Parts of the exercise
[A] Using the food guide to Central, Hong Kong, decide whether each statement agrees with it, answering yes or no and quoting the guide's deciding words: (i) Central lies across Victoria Harbour from Tsim Sha Tsui; (ii) Kau Kee is open on Sundays; (iii) Tim Ho Wan at IFC is listed as inexpensive dim sum.
[B] According to the food guide to Central, Hong Kong, how old is Kau Kee on Gough Street?
[C] From the food guide to Central, Hong Kong, reproduce the passage starting with "It is crammed" and going on through "short walk away.".

Quoted text
======

[Hong Kong] Central 中環 is the central business district of Hong Kong, across Victoria Harbour from Tsim Sha Tsui.
It is crammed with skyscrapers and swanky malls such as the IFC, known for its nightlife at Lan Kwai Fong, trendy restaurants at SoHo, and old-school eateries near the Mid-Levels.
There is certainly no lack of food choices here. You get an Asia’s 50 Best Restaurants on one side, and a Da Pai Dong (street side stall) a short walk away.
While there are only 10 food places listed here, I plan to increase it to 15 to 20 soon. In the meantime, these are other places you can also check out.
Man Wah – Michelin Dim Sum at Mandarin Oriental
Bing Sutt G.O.D Starbucks – Star Bucks in old school Hong Kong decor
Dim Sum Icon – Dim sum with cute iconic cartoon designs
Luk Yu – Traditional dim sum and teahouse
Breadstreet Kitchen and Bar – Famous Gordon Ramsay bistro
Yu Ye Desserts – Da Pai Dong serving noodles and old-school desserts
Sing Heung Yuen – Da Pai Dong famous for Noodles in Tomato Soup
Mak’s Noodle Restaurant (Chung Kee) – The other Mak’s Noodle (by another relative)
Emack & Bolio’s – Instagrammable Ice Cream Cones
Butao Ramen – Michelin Recommended Ramen, one of Hong Kong’s best
Zagin Soba – Highly raved Ramen shop
Ho Lee Fook – Hipster, modern Hong Kong restaurant-bar
Cupping Room – Third Wave Coffee popular with CBD crowd
%Arabica – Well known Japanese coffee chain which opened at IFC
Tsui Wah Restaurant – There are many around, but this is one of the most prominent
Tim Ho Wan at IFC – Inexpensive Dim Sum
Ronin – Asia’s 50 Best Restaurant
Amber at The Landmark Mandarin – Asia’s 50 Best Restaurant
8 1/2 Otto e Mezzo Bombana – Asia’s 50 Best Restaurant, 3 Michelin Stars
Kau Kee 九記牛腩
21 Gough Street, Central, Hong Kong (15-20 min walk from Central or Sheung Wan MTR)
Tel +852 2850 5967
Opening Hours 12:30pm – 10:30pm (Mon – Sat), Closed Sun, PH and Lunar New Year period for 10 days
Google Maps -Kau Kee 九記牛腩
Popular Beef Brisket Noodles Institution
The 90 plus year old Kau Kee at Gough Street has become the ‘must-visit’ restaurant for beef brisket noodles, included into many foodies’ bucket list.

======

Material

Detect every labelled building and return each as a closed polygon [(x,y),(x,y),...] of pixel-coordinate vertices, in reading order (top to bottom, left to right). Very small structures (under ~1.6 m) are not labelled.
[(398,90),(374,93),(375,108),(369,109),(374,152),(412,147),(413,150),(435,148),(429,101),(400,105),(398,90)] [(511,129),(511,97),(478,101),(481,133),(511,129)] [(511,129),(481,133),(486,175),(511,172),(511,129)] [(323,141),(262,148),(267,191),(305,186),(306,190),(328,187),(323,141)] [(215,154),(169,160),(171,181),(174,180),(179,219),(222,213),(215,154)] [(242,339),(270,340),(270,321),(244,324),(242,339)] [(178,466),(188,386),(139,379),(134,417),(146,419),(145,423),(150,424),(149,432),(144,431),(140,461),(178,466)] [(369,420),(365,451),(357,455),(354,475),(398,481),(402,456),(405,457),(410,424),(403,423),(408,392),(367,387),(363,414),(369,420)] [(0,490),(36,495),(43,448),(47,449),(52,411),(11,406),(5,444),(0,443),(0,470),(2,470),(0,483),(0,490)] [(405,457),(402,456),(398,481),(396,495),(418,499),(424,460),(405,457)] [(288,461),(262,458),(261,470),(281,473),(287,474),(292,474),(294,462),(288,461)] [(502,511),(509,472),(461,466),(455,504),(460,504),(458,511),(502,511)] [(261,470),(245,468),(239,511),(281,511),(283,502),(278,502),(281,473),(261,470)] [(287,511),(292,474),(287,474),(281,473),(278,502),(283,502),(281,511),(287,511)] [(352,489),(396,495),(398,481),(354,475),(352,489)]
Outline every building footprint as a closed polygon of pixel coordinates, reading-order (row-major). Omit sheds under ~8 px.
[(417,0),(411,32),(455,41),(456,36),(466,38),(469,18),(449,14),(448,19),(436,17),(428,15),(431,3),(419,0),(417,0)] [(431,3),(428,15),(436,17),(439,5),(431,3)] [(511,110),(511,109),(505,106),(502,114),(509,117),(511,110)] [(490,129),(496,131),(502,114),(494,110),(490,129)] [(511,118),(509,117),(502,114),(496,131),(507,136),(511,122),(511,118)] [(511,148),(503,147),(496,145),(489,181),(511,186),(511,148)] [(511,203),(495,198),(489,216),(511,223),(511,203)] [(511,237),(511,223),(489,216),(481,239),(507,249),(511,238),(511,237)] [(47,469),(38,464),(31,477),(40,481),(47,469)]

======

Solutions below
[A]
(i) Yes: "across Victoria Harbour from Tsim Sha Tsui"
(ii) No: "Closed Sun"
(iii) Yes: "Tim Ho Wan at IFC – Inexpensive Dim Sum"

[B] It is 90 plus years old.

[C]
It is crammed with skyscrapers and swanky malls such as the IFC, known for its nightlife at Lan Kwai Fong, trendy restaurants at SoHo, and old-school eateries near the Mid-Levels.
There is certainly no lack of food choices here. You get an Asia’s 50 Best Restaurants on one side, and a Da Pai Dong (street side stall) a short walk away.